Зачем это спотыкание?
Похоже, что театр уперся в пушкинскую ремарку «играет» и благоговейно исполняет волю автора, не понимая, быть может, его иносказаний.
А вдруг пушкинское «играет» вовсе не значит, что Моцарту в этом месте надо барабанить по клавишам? Вдруг Пушкин с нами играет? Театр – искусство условное. У Шекспира по ремарке армии сражаются, а на сцене при этом – два человека.
Пушкин забавляется. Он играет. «Моцарт и Сальери», конечно, трагедия, но это трагедия Моцарта и Сальери, а не молодого жениха Натальи Гончаровой.
Пушкин сочиняет трагедию. Главное слово – сочиняет. А это лучшая забава на свете.
(Трагедию «Борис Годунов» Пушкин упрямо желал называть «Комедией о Царе Борисе и Гришке Отрепьеве». Закончив ее мрачной сценой убийства детей, он не плакал, а прыгал по комнате и хлопал в ладоши и вместо приличного «браво!» кричал себе: «Ай да Пушкин! Ай да сукин сын!» «Повести Белкина» производят на почтительного читателя почтенное впечатление, почему ж, однако, по словам Пушкина, читая их, «Баратынский ржет и бьется»?)
Если Пушкин не оставил Моцарту места для «играет», то, может быть, именно потому, что писал для театра и отлично знал сцену.
Будучи весьма невысокого мнения о тогдашних драматических актерах, он, гений, безусловно, учитывал их возможности.
Допустим, Моцарт музицирует в спектакле. Понятно, что должен делать Сальери: закатывать глаза, ломать руки, стискивать зубы да хоть волосы рвать от зависти. А Моцарту что делать? Сидеть за театральной фисгармонией, изображать вдохновение и шевелить корявыми руками над немой клавиатурой, пока наемный тапер бренчит за кулисами «из Моцарта нам что-нибудь»? А публика, особенно в партере, отлично слышит, что звук «не оттуда».
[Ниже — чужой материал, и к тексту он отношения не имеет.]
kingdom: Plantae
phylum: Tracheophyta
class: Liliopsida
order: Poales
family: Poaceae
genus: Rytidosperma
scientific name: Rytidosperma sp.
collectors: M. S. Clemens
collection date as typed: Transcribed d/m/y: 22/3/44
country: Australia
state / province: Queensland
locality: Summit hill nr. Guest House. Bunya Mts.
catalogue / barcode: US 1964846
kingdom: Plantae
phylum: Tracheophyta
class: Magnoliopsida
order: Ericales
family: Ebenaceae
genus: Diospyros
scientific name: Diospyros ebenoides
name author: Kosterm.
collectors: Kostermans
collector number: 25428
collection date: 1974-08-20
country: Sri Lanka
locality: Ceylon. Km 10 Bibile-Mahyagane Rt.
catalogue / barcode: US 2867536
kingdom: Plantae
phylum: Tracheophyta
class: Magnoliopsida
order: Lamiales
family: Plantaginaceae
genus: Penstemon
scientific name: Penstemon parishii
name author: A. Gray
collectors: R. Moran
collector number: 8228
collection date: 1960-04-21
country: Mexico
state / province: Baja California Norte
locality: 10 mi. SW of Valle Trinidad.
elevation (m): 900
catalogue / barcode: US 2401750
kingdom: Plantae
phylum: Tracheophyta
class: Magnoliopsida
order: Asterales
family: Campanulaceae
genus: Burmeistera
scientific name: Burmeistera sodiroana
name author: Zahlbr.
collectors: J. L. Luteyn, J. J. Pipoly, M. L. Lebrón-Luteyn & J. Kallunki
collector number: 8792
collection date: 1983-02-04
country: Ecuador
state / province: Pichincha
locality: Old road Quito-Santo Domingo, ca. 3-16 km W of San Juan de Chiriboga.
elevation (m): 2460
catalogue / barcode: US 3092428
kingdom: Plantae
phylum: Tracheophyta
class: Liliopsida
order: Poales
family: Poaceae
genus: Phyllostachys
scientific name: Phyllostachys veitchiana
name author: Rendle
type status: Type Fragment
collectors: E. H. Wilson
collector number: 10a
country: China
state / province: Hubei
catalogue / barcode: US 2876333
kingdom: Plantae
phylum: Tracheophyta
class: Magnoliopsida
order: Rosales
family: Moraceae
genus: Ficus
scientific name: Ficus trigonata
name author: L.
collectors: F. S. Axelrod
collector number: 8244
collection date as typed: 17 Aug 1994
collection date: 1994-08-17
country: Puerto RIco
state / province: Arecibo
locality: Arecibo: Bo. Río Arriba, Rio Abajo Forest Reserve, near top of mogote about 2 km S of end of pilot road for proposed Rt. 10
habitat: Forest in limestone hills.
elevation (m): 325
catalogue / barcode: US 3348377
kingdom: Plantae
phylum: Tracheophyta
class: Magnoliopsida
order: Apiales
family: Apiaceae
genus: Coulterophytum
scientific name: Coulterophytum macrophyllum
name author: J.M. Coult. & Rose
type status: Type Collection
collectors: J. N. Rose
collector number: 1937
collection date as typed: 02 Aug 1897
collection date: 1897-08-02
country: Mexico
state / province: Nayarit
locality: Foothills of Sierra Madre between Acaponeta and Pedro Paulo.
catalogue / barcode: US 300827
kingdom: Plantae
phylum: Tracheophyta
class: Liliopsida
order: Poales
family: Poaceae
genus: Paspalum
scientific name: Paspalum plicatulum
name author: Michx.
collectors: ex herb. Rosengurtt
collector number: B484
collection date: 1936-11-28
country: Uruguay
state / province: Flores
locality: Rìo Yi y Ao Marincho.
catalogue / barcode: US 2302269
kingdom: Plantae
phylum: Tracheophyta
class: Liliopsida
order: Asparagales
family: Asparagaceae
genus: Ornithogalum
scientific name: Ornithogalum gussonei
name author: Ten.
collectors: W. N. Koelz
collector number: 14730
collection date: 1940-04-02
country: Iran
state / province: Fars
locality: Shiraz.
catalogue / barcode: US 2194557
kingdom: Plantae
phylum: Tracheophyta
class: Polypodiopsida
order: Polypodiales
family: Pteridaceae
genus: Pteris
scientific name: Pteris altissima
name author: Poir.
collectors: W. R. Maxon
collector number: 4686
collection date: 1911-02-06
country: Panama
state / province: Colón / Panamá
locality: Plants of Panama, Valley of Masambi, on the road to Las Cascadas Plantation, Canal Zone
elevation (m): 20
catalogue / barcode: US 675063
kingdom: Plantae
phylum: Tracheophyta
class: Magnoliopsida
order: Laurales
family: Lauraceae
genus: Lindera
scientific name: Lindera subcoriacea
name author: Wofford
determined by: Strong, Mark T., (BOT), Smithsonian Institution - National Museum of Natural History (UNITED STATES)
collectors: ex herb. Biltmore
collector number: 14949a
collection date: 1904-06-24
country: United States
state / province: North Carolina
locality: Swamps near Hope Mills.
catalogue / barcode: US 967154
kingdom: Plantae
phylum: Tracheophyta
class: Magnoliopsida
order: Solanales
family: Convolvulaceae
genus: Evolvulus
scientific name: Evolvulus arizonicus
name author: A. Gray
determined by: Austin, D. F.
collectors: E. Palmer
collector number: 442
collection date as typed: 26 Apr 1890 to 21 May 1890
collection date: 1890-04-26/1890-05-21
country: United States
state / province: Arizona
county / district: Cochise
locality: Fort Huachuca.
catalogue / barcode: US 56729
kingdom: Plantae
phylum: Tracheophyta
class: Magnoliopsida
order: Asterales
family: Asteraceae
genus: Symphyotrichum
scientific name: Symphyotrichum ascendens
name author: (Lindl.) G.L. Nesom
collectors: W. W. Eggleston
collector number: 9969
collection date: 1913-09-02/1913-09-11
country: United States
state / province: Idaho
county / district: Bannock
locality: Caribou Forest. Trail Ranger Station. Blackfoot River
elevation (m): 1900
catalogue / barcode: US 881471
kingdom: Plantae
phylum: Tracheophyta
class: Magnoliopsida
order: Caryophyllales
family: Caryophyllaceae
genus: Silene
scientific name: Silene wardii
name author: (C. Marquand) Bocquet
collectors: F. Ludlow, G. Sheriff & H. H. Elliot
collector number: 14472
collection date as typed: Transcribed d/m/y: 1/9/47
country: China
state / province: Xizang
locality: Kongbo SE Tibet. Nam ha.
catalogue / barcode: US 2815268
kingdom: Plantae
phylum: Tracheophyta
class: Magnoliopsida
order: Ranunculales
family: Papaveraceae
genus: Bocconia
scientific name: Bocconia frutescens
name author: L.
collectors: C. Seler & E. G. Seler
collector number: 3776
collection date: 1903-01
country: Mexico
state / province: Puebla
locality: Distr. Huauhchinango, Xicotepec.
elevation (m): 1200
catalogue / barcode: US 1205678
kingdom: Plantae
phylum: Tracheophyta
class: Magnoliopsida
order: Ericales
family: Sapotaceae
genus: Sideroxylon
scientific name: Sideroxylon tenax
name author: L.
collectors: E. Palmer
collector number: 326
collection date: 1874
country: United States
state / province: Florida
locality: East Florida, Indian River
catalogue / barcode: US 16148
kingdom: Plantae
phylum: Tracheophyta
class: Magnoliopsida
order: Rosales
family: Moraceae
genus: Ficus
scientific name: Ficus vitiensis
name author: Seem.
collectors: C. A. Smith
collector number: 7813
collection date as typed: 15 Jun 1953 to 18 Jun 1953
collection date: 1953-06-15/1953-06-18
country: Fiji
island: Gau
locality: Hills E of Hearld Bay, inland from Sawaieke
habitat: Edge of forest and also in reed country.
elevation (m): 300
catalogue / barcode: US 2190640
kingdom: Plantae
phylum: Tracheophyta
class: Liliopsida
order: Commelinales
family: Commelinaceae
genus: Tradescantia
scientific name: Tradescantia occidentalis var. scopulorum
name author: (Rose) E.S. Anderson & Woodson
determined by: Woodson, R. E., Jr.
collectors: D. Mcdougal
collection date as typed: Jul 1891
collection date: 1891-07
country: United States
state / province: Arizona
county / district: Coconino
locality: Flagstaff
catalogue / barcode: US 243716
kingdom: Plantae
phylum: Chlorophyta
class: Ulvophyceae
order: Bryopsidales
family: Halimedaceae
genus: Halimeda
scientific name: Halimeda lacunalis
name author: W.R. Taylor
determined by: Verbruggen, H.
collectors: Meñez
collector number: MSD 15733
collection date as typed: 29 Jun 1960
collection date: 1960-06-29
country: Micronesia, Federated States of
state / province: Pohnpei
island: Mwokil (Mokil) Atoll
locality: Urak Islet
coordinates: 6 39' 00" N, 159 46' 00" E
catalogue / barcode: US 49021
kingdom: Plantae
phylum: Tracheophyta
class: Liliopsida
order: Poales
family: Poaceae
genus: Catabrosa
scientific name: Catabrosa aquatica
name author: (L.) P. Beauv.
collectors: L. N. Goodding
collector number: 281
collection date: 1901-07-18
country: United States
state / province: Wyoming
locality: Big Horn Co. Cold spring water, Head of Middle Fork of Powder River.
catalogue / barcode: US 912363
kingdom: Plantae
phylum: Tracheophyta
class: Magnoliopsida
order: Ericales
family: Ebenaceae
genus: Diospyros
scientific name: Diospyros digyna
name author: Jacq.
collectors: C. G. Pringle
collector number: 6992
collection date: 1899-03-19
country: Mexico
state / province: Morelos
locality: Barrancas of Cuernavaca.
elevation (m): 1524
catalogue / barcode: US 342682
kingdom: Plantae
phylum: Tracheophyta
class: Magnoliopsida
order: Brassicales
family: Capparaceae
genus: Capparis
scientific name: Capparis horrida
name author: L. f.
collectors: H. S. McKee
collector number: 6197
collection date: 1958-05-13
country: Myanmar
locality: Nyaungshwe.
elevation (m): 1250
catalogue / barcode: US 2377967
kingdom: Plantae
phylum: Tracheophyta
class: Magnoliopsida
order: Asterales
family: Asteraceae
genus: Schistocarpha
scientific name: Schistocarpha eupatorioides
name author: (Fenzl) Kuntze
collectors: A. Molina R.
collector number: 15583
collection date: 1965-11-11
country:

Актер – тогдашний ли, сегодняшний ли – может замечательно изображать, как гений ест, пьет, беседует с друзьями, ссорится с женой, – всё, кроме того, в чем гений – гений.
Пить-гулять – ради бога. Но выводить на сцену Пушкина, сочиняющего стихи, или вдохновенного Моцарта… Что лучше: изображать Паганини с кабацкими ухватками или говорить, что его капризы (capriccios) неиграемы (несценичны)? И говорили. Все, кто не мог сыграть.
Есть голливудские фильмы, где роль Марио Лан-ца играет сам Марио Ланца. Но все эти фильмы – слащавые мелодрамы. Великие оперные артисты, изображая самих себя, поют хорошо, но играют очень плохо. И фильмы эти никогда не имели настоящего успеха.